**ASSIGNMENT:**
Each record below should be repeated precisely as written.

**DATASET EXTRACT:**
_ _ _ _ _ _ _

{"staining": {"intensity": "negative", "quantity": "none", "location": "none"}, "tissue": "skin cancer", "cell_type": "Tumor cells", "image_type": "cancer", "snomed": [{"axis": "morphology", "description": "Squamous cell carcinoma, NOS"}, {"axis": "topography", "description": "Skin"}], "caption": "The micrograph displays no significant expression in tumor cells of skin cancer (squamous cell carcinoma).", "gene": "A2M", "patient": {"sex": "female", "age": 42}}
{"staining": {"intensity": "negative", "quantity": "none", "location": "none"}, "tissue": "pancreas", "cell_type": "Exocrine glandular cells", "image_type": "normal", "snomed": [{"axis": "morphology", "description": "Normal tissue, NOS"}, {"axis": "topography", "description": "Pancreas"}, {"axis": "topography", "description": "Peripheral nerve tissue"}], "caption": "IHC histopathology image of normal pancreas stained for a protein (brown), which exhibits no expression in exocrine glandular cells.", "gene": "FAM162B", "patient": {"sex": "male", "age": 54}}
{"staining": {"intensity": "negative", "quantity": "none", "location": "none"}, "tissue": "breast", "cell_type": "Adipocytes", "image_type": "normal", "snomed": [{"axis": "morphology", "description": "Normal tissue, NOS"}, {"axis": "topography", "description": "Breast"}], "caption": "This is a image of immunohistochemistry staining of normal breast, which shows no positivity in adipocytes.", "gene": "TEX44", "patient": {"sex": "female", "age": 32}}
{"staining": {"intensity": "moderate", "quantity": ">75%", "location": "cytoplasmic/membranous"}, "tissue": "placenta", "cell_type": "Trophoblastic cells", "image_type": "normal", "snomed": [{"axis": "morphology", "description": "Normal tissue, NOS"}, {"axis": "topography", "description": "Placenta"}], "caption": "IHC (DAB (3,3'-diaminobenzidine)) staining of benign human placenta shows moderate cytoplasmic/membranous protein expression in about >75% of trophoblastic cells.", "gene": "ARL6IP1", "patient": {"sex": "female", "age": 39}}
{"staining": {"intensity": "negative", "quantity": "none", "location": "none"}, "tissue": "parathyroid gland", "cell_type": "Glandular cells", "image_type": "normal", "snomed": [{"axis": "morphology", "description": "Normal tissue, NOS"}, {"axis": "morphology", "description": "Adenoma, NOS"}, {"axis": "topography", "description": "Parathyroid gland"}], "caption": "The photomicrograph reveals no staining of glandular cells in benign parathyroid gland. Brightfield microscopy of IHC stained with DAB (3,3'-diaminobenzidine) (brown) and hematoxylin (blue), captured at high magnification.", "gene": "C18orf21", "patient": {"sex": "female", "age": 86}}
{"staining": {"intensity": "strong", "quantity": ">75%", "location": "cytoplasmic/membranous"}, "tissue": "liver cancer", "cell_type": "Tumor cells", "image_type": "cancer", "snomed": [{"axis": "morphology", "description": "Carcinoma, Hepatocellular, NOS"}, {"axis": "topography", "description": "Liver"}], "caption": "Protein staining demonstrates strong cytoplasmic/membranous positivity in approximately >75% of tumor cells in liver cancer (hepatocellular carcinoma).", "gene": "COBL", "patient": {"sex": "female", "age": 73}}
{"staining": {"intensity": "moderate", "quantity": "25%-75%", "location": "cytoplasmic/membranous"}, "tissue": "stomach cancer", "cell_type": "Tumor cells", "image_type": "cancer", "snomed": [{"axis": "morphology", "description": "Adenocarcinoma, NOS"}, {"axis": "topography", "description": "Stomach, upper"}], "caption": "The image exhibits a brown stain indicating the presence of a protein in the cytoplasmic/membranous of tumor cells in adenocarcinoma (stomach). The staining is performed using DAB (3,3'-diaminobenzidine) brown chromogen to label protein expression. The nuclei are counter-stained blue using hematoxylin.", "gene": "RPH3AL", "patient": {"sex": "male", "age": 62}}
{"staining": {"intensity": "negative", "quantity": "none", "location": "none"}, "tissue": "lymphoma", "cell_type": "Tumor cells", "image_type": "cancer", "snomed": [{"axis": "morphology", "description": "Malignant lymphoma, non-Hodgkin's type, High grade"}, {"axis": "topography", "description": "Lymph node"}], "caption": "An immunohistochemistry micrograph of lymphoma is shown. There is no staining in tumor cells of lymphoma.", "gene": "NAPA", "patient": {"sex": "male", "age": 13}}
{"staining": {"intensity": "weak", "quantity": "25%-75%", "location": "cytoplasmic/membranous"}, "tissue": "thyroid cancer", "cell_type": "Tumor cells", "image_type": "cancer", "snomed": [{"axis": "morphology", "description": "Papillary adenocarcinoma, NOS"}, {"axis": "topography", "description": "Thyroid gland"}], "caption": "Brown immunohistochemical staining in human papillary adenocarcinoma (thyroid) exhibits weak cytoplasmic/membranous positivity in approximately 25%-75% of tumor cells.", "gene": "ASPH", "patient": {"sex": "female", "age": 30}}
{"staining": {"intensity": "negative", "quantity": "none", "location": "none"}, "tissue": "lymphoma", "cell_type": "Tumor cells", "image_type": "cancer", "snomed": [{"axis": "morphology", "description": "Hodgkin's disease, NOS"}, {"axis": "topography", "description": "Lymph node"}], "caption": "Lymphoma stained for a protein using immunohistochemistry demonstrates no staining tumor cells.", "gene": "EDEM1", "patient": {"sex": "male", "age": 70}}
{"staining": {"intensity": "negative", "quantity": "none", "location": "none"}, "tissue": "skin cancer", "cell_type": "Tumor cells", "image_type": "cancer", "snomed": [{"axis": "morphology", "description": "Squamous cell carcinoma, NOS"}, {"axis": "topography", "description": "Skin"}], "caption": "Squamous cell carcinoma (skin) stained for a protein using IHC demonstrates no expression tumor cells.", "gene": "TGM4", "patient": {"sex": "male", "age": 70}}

_ _ _ _ _ _ _

**EXERCISE RESPONSE:**
{"staining": {"intensity": "negative", "quantity": "none", "location": "none"}, "tissue": "skin cancer", "cell_type": "Tumor cells", "image_type": "cancer", "snomed": [{"axis": "morphology", "description": "Squamous cell carcinoma, NOS"}, {"axis": "topography", "description": "Skin"}], "caption": "The micrograph displays no significant expression in tumor cells of skin cancer (squamous cell carcinoma).", "gene": "A2M", "patient": {"sex": "female", "age": 42}}
{"staining": {"intensity": "negative", "quantity": "none", "location": "none"}, "tissue": "pancreas", "cell_type": "Exocrine glandular cells", "image_type": "normal", "snomed": [{"axis": "morphology", "description": "Normal tissue, NOS"}, {"axis": "topography", "description": "Pancreas"}, {"axis": "topography", "description": "Peripheral nerve tissue"}], "caption": "IHC histopathology image of normal pancreas stained for a protein (brown), which exhibits no expression in exocrine glandular cells.", "gene": "FAM162B", "patient": {"sex": "male", "age": 54}}
{"staining": {"intensity": "negative", "quantity": "none", "location": "none"}, "tissue": "breast", "cell_type": "Adipocytes", "image_type": "normal", "snomed": [{"axis": "morphology", "description": "Normal tissue, NOS"}, {"axis": "topography", "description": "Breast"}], "caption": "This is a image of immunohistochemistry staining of normal breast, which shows no positivity in adipocytes.", "gene": "TEX44", "patient": {"sex": "female", "age": 32}}
{"staining": {"intensity": "moderate", "quantity": ">75%", "location": "cytoplasmic/membranous"}, "tissue": "placenta", "cell_type": "Trophoblastic cells", "image_type": "normal", "snomed": [{"axis": "morphology", "description": "Normal tissue, NOS"}, {"axis": "topography", "description": "Placenta"}], "caption": "IHC (DAB (3,3'-diaminobenzidine)) staining of benign human placenta shows moderate cytoplasmic/membranous protein expression in about >75% of trophoblastic cells.", "gene": "ARL6IP1", "patient": {"sex": "female", "age": 39}}
{"staining": {"intensity": "negative", "quantity": "none", "location": "none"}, "tissue": "parathyroid gland", "cell_type": "Glandular cells", "image_type": "normal", "snomed": [{"axis": "morphology", "description": "Normal tissue, NOS"}, {"axis": "morphology", "description": "Adenoma, NOS"}, {"axis": "topography", "description": "Parathyroid gland"}], "caption": "The photomicrograph reveals no staining of glandular cells in benign parathyroid gland. Brightfield microscopy of IHC stained with DAB (3,3'-diaminobenzidine) (brown) and hematoxylin (blue), captured at high magnification.", "gene": "C18orf21", "patient": {"sex": "female", "age": 86}}
{"staining": {"intensity": "strong", "quantity": ">75%", "location": "cytoplasmic/membranous"}, "tissue": "liver cancer", "cell_type": "Tumor cells", "image_type": "cancer", "snomed": [{"axis": "morphology", "description": "Carcinoma, Hepatocellular, NOS"}, {"axis": "topography", "description": "Liver"}], "caption": "Protein staining demonstrates strong cytoplasmic/membranous positivity in approximately >75% of tumor cells in liver cancer (hepatocellular carcinoma).", "gene": "COBL", "patient": {"sex": "female", "age": 73}}
{"staining": {"intensity": "moderate", "quantity": "25%-75%", "location": "cytoplasmic/membranous"}, "tissue": "stomach cancer", "cell_type": "Tumor cells", "image_type": "cancer", "snomed": [{"axis": "morphology", "description": "Adenocarcinoma, NOS"}, {"axis": "topography", "description": "Stomach, upper"}], "caption": "The image exhibits a brown stain indicating the presence of a protein in the cytoplasmic/membranous of tumor cells in adenocarcinoma (stomach). The staining is performed using DAB (3,3'-diaminobenzidine) brown chromogen to label protein expression. The nuclei are counter-stained blue using hematoxylin.", "gene": "RPH3AL", "patient": {"sex": "male", "age": 62}}
{"staining": {"intensity": "negative", "quantity": "none", "location": "none"}, "tissue": "lymphoma", "cell_type": "Tumor cells", "image_type": "cancer", "snomed": [{"axis": "morphology", "description": "Malignant lymphoma, non-Hodgkin's type, High grade"}, {"axis": "topography", "description": "Lymph node"}], "caption": "An immunohistochemistry micrograph of lymphoma is shown. There is no staining in tumor cells of lymphoma.", "gene": "NAPA", "patient": {"sex": "male", "age": 13}}
{"staining": {"intensity": "weak", "quantity": "25%-75%", "location": "cytoplasmic/membranous"}, "tissue": "thyroid cancer", "cell_type": "Tumor cells", "image_type": "cancer", "snomed": [{"axis": "morphology", "description": "Papillary adenocarcinoma, NOS"}, {"axis": "topography", "description": "Thyroid gland"}], "caption": "Brown immunohistochemical staining in human papillary adenocarcinoma (thyroid) exhibits weak cytoplasmic/membranous positivity in approximately 25%-75% of tumor cells.", "gene": "ASPH", "patient": {"sex": "female", "age": 30}}
{"staining": {"intensity": "negative", "quantity": "none", "location": "none"}, "tissue": "lymphoma", "cell_type": "Tumor cells", "image_type": "cancer", "snomed": [{"axis": "morphology", "description": "Hodgkin's disease, NOS"}, {"axis": "topography", "description": "Lymph node"}], "caption": "Lymphoma stained for a protein using immunohistochemistry demonstrates no staining tumor cells.", "gene": "EDEM1", "patient": {"sex": "male", "age": 70}}
{"staining": {"intensity": "negative", "quantity": "none", "location": "none"}, "tissue": "skin cancer", "cell_type": "Tumor cells", "image_type": "cancer", "snomed": [{"axis": "morphology", "description": "Squamous cell carcinoma, NOS"}, {"axis": "topography", "description": "Skin"}], "caption": "Squamous cell carcinoma (skin) stained for a protein using IHC demonstrates no expression tumor cells.", "gene": "TGM4", "patient": {"sex": "male", "age": 70}}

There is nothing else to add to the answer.